PROBLEM TO WORK ON =
Retype every line of text in the data below character for character, omitting the pictures from your output.

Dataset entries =
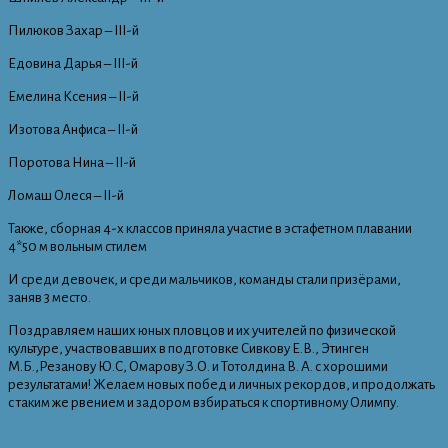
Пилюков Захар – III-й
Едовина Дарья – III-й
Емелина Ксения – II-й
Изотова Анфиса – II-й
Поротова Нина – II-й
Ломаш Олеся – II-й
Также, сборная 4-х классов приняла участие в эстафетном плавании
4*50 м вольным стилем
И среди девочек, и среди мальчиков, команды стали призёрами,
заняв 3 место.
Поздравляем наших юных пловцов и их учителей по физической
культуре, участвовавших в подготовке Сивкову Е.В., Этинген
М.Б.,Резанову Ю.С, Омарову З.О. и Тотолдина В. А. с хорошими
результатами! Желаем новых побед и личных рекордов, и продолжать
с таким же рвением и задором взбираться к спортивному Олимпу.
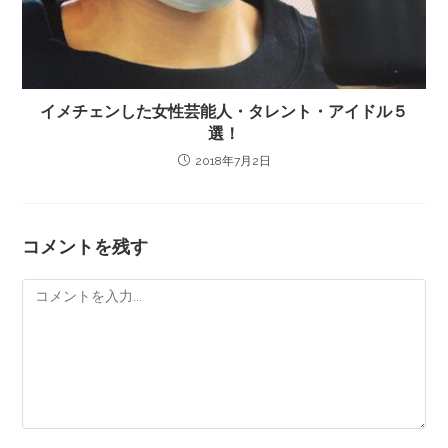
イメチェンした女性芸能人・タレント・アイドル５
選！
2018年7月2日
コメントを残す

RESULT OF THE EXERCISE =
Пилюков Захар – III-й
Едовина Дарья – III-й
Емелина Ксения – II-й
Изотова Анфиса – II-й
Поротова Нина – II-й
Ломаш Олеся – II-й
Также, сборная 4-х классов приняла участие в эстафетном плавании
4*50 м вольным стилем
И среди девочек, и среди мальчиков, команды стали призёрами,
заняв 3 место.
Поздравляем наших юных пловцов и их учителей по физической
культуре, участвовавших в подготовке Сивкову Е.В., Этинген
М.Б.,Резанову Ю.С, Омарову З.О. и Тотолдина В. А. с хорошими
результатами! Желаем новых побед и личных рекордов, и продолжать
с таким же рвением и задором взбираться к спортивному Олимпу.
イメチェンした女性芸能人・タレント・アイドル５
選！
2018年7月2日
コメントを残す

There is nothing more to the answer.